Hey I would like to extract names from a text - my identifying pattern is that names will always start with a capital letter and there will be two or three words with a capital letter in a row. Furthermore, I account for the fact that there could be an author called "Jack Jr. Bones" - so I make the "." optional. The last case could be that there is an institution in the text with an article e.g. "the Robert Brown theater, so I would like to exclude all cases, where the two/three words with a capital letter are preceded by a "the". I do this by using a negative lookbehind:
test <- test <- "A beautiful day for Jack Bones ended in the Robert Brown theater"
str_extract(test, "(?<!the\\s)(([A-Z][\\w]+\\s[A-Z][\\w]+[[:punct:]]?\\s[A-Z][\\w]+)|([A-Z][\\w]+\\s[A-Z][\\w]+))")
[1] "Jack Bones"
But now I am facing the following problem: if a sentence starts with "The Robert Brown theater" then I will match this pattern too. I thought I can be smart and just add "(?i) in the negative look behind, but it turn out it does not work
test <- "The Robert Brown theater was nice, but Jack Bones did not enjoy his time there"

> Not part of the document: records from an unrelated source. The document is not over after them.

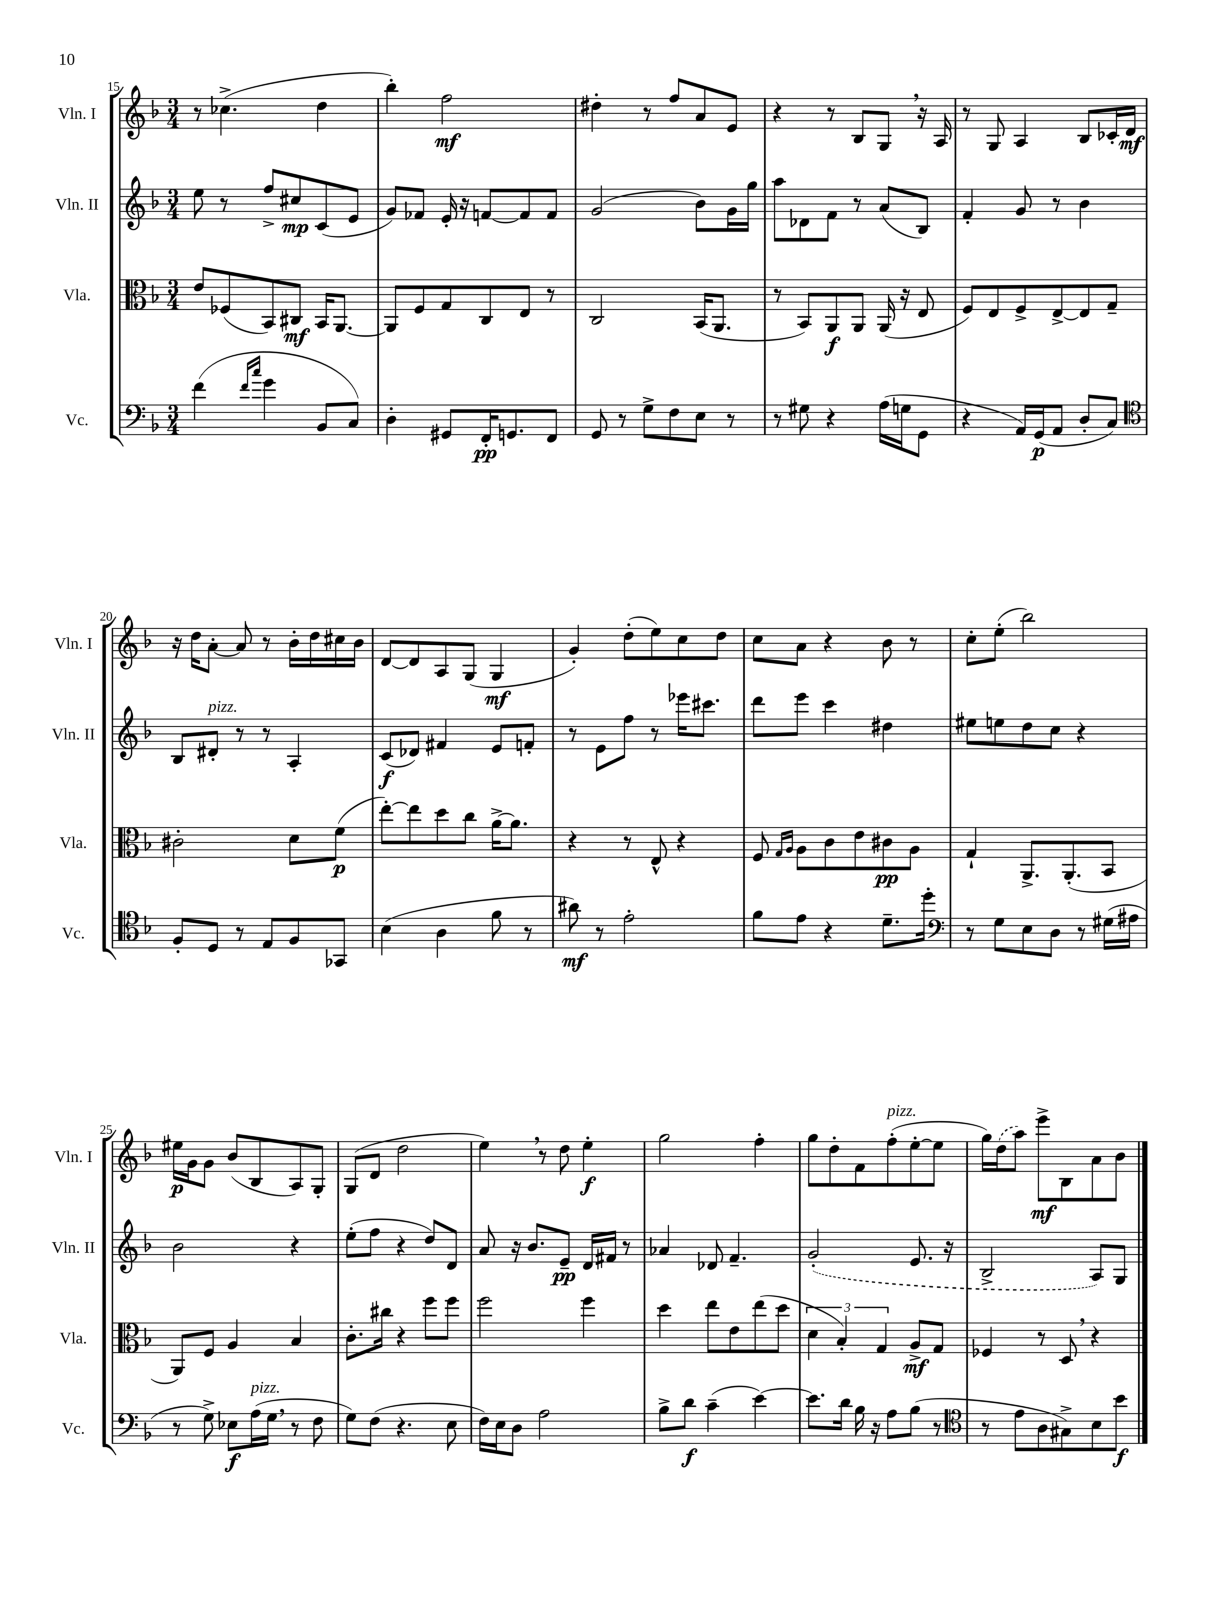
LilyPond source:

<<
\new StaffGroup <<
\new Staff = "s0" \with { instrumentName = "Vln. I" shortInstrumentName = "Vln. I" } {
    \clef treble \key f \major \numericTimeSignature \time 3/4
    r8 ces''4.->( d''4 |
    bes''4-.) f''2\mf |
    dis''4-. r8 f''8 a'8 e'8 |
    r4 r8 bes8 g8 \breathe r16 a16 |
    r8 g8 a4 bes8 ces'16-. d'16\mf |
    r16 d''16 a'8~-. a'8 r8 bes'16-. d''16 cis''16 bes'16 |
    d'8~ d'8 a8 g8( g4\mf |
    g'4-.) d''8-.( e''8) c''8 d''8 |
    c''8 a'8 r4 bes'8 r8 |
    c''8-. e''8-.( bes''2) |
    eis''16\p g'16 g'8 bes'8( bes8 a8) g8-. |
    g8( d'8 d''2 |
    e''4) \breathe r8 d''8 e''4-.\f |
    g''2 f''4-. |
    g''8 d''8-. f'8 f''8-.^\markup { \italic "pizz." }( e''8~-. e''8 |
    g''16) \once \slurDashed d''16( a''8) e'''8->\mf bes8 a'8 bes'8 \bar "|." |
}
\new Staff = "s1" \with { instrumentName = "Vln. II" shortInstrumentName = "Vln. II" } {
    \clef treble \key f \major \numericTimeSignature \time 3/4
    e''8 r8 f''8-> cis''8\mp c'8( e'8 |
    g'8) fes'8 e'16-. r16 f'8~ f'8 f'8 |
    g'2( bes'8) g'16 g''16 |
    a''8 des'8 f'8 r8 a'8( bes8) |
    f'4-. g'8 r8 bes'4 |
    bes8 dis'8-.^\markup { \italic "pizz." } r8 r8 a4-. |
    c'8\f( des'8) fis'4 e'8 f'8-. |
    r8 e'8 f''8 r8 ees'''16 cis'''8. |
    d'''8 e'''8 c'''4 dis''4 |
    eis''8 e''8 d''8 c''8 r4 |
    bes'2 r4 |
    e''8-.( f''8 r4 d''8) d'8 |
    a'8 r16 bes'8. e'8--\pp d'16 fis'16 r8 |
    aes'4 des'8 f'4.-- |
    \once \slurDashed g'2-.( e'8. r16 |
    bes2-> a8) g8 \bar "|." |
}
\new Staff = "s2" \with { instrumentName = "Vla." shortInstrumentName = "Vla." } {
    \clef alto \key f \major \numericTimeSignature \time 3/4
    e'8 fes8( bes,8) cis8\mf bes,16 a,8.~ |
    a,8 f8 g8 c8 e8 r8 |
    c2 bes,16( a,8. |
    r8 bes,8) a,8\f a,8 a,16( r16 e8 |
    f8) e8 f8-> e8~-> e8 g8-- |
    cis'2-. d'8 f'8\p( |
    e''8~-.) e''8 d''8 c''8 a'16~-> a'8. |
    r4 r8 e8-^ r4 |
    f8 \grace { g16 a16 } a8 c'8 e'8 cis'8\pp a8 |
    g4-! a,8.-> a,8.-.( bes,8 |
    a,8) f8 a4 bes4 |
    c'8.-. cis''16 r4 f''8 f''8 |
    f''2 f''4 |
    d''4 e''8 e'8 e''8( d''8 |
    \tuplet 3/2 { d'4 bes4-.) g4 } a8->\mf g8 |
    fes4 r8 d8 \breathe r4 \bar "|." |
}
\new Staff = "s3" \with { instrumentName = "Vc." shortInstrumentName = "Vc." } {
    \clef bass \key f \major \numericTimeSignature \time 3/4
    f'4( \grace { f'16 c''16 } g'4 bes,8 c8) |
    d4-. gis,8 f,16-.\pp g,8. f,8 |
    g,8 r8 g8-> f8 e8 r8 |
    r8 gis8 r4 a16( g16 g,8 |
    r4 a,16) g,16\p( a,8 d8-. c8) |
    \clef tenor f8-. d8 r8 e8 f8 ges,8 |
    bes4( a4 f'8 r8 |
    ais'8\mf) r8 e'2-. |
    f'8 e'8 r4 d'8.-- d''16-. |
    \clef bass r8 g8 e8 d8 r8 gis16( ais16 |
    r8 g8->) ees8\f a16^\markup { \italic "pizz." }( g16 \breathe r8 f8 |
    g8) f8( r4. e8 |
    f16) e16 d8 a2 |
    bes8-> d'8\f c'4--( e'4~) |
    e'8. d'16 bes16 r16 a8 bes8( r8 |
    \clef tenor r8 e'8 a8 gis8->) bes8 bes'8\f \bar "|." |
}
>>
>>
\layout { \context { \Score currentBarNumber = #15 } }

str_extract(test, "(?<!(?i)the\\s)(([A-Z][\\w]+\\s[A-Z][\\w]+[[:punct:]]?\\s[A-Z][\\w]+)|([A-Z][\\w]+\\s[A-Z][\\w]+))")
[1] "The Robert Brown"
Another idea was to just add an or condition
str_extract(test, "(?<!(the\\s|The\\s))(([A-Z][\\w]+\\s[A-Z][\\w]+[[:punct:]]?\\s[A-Z][\\w]+)|([A-Z][\\w]+\\s[A-Z][\\w]+))")
[1] "The Robert Brown"
Then I tried if it would work if a use only "The" in the negative look behind and I discovered that even this would not work
str_extract(test, "(?<!The\\s)(([A-Z][\\w]+\\s[A-Z][\\w]+[[:punct:]]?\\s[A-Z][\\w]+)|([A-Z][\\w]+\\s[A-Z][\\w]+))")
[1] "The Robert Brown"
Now I am a little bit clueless. I do not understand why the negative look behind works with "the", but fails to work if I condition on "The". I would appreciate any help and insight!